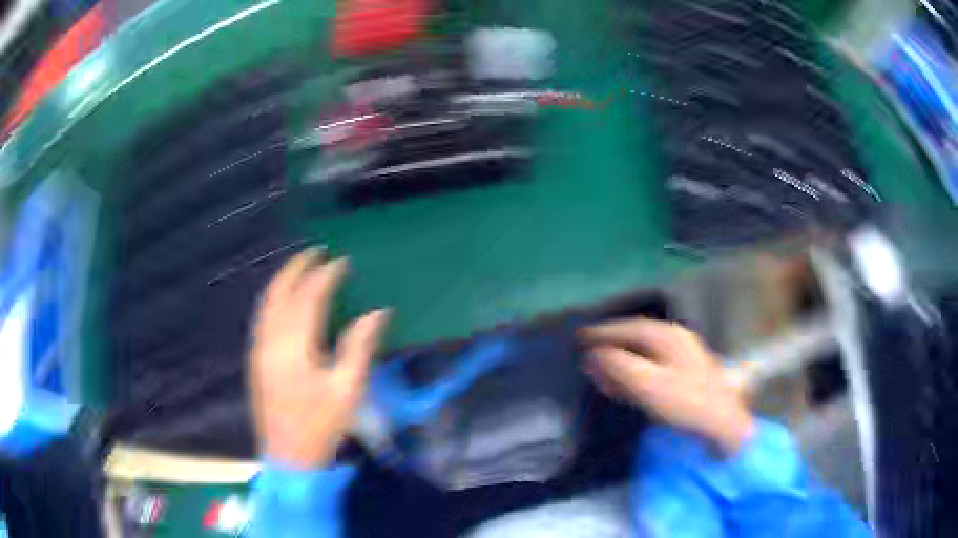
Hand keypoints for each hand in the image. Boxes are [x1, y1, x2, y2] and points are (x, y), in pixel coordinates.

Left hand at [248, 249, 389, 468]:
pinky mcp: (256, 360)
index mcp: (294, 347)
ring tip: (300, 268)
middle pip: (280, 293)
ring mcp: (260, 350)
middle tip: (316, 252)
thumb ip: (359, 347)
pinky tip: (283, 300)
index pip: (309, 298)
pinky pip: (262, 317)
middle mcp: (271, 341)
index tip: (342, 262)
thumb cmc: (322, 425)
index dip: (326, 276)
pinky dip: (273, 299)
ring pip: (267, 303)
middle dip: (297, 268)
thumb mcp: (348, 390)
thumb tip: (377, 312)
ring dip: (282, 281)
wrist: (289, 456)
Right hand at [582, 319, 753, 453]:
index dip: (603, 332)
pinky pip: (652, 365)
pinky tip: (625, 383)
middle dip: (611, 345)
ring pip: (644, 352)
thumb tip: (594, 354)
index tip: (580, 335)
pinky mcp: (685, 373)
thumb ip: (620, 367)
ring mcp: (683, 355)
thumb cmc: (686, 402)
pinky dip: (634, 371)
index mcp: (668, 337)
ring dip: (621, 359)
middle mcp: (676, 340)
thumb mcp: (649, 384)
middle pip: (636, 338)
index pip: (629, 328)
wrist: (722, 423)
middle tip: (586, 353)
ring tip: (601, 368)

...

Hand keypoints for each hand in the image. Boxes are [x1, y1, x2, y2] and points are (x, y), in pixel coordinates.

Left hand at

* [HOW TO COMPLETE THIS TASK]
I need each line of the entries that holds the string "middle" located and copied.

* [EXERCISE OUTPUT]
middle pip: (280, 293)
middle tip: (316, 252)
middle mcp: (271, 341)
middle dip: (297, 268)
middle dip: (611, 345)
middle mcp: (676, 340)
middle pip: (636, 338)
middle tip: (586, 353)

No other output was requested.